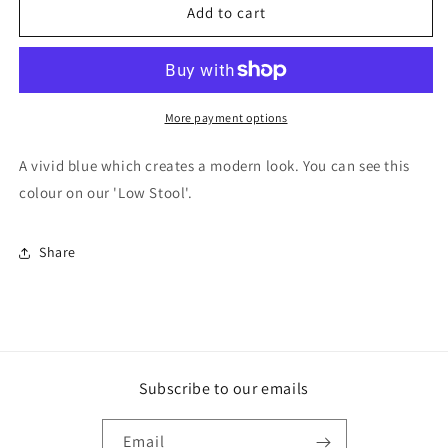
F&amp;B
F&amp;B
Add to cart
Paint
Paint
-
-
St
St
Giles
Giles
Blue
Blue
More payment options
A vivid blue which creates a modern look. You can see this
colour on our 'Low Stool'.
Share
Subscribe to our emails
Email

════════════════════

* **Aim of the exercise**
Rename every "Paint" in the material's text to "Emulsion" and write out all the lines again with nothing else changed. Leave the pictures out.

* **Answer**
F&amp;B
F&amp;B
Add to cart
Emulsion
Emulsion
-
-
St
St
Giles
Giles
Blue
Blue
More payment options
A vivid blue which creates a modern look. You can see this
colour on our 'Low Stool'.
Share
Subscribe to our emails
Email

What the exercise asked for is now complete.